Constructed in 1953, Lake Isabella Dam consists of two primary embankment dams located on the Kern River east of Bakersfield, California. With severe seepage and seismic deficiencies, the dam is one of the highest-risk dams among the U.S. Army Corps of Engineers’ (USACE) inventory of more than 600 U.S. dams.
A dam breach related to seepage and seismic deficiencies could result in significant downstream flood inundation that would affect people and properties in less than four hours. The USACE Sacramento District is evaluating these deficiencies and developing solutions for rehabilitating the dam while addressing new and changing pre-existing risk-informed regulatory guidelines. Recommendations for dam rehabilitation were submitted in in late 2011.
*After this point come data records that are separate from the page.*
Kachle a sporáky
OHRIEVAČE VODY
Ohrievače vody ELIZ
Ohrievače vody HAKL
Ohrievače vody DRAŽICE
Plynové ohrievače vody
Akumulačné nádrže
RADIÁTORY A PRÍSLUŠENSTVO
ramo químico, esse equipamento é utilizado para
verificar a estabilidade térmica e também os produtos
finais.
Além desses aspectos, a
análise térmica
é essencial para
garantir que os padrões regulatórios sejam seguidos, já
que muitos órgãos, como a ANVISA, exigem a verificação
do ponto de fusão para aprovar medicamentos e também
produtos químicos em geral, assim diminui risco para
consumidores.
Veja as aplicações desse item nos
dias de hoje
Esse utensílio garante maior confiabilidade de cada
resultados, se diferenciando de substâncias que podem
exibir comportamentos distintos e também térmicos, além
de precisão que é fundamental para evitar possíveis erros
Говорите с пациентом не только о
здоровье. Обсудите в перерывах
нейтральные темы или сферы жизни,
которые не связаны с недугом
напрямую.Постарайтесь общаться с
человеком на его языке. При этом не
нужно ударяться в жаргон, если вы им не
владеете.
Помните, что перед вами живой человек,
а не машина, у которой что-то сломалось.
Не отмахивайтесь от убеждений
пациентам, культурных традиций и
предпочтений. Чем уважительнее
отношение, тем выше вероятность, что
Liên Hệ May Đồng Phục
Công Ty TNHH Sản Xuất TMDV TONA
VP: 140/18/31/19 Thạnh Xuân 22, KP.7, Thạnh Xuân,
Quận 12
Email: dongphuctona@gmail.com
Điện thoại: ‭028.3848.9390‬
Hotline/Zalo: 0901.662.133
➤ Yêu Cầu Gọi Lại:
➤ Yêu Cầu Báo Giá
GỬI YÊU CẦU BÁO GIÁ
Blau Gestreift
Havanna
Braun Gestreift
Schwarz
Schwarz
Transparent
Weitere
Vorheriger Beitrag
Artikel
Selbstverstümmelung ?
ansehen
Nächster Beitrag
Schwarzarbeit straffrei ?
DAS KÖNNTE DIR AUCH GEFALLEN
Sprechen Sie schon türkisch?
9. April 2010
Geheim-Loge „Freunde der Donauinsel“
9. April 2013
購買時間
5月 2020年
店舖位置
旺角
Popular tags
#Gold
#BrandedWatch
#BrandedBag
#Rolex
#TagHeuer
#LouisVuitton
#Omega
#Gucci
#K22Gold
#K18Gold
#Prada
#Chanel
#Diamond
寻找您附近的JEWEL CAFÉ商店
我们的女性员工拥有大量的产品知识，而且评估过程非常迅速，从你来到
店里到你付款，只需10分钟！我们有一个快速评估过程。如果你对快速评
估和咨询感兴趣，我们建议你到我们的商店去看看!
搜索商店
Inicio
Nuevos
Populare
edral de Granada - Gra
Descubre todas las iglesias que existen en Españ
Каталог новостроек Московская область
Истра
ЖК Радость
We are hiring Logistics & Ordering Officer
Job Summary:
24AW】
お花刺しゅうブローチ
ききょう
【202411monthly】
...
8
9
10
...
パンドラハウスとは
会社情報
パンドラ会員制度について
As a member of a joint venture team, Kleinfelder assisted the USACE with site investigations, site characterization, structural performance monitoring, and seepage and seismic analysis. Kleinfelder performed geologic and dam safety investigations, as well as seepage modeling and performance-based calibration of the seepage model. Working closely with joint venture partners and the USACE, Kleinfelder helped the USACE meet the new risk-based requirements using cutting-edge risk analyses processes to redesign and modify recommendations where needed.
Since 2009, Kleinfelder has provided continuity to the project while helping the USACE meet an accelerated schedule in a demanding, changing regulatory environment. Kleinfelder assisted the USACE in identifying Potential Failure Modes, helping to rank each on the basis of risk and consequence in order to prioritize critical path rehabilitation concepts.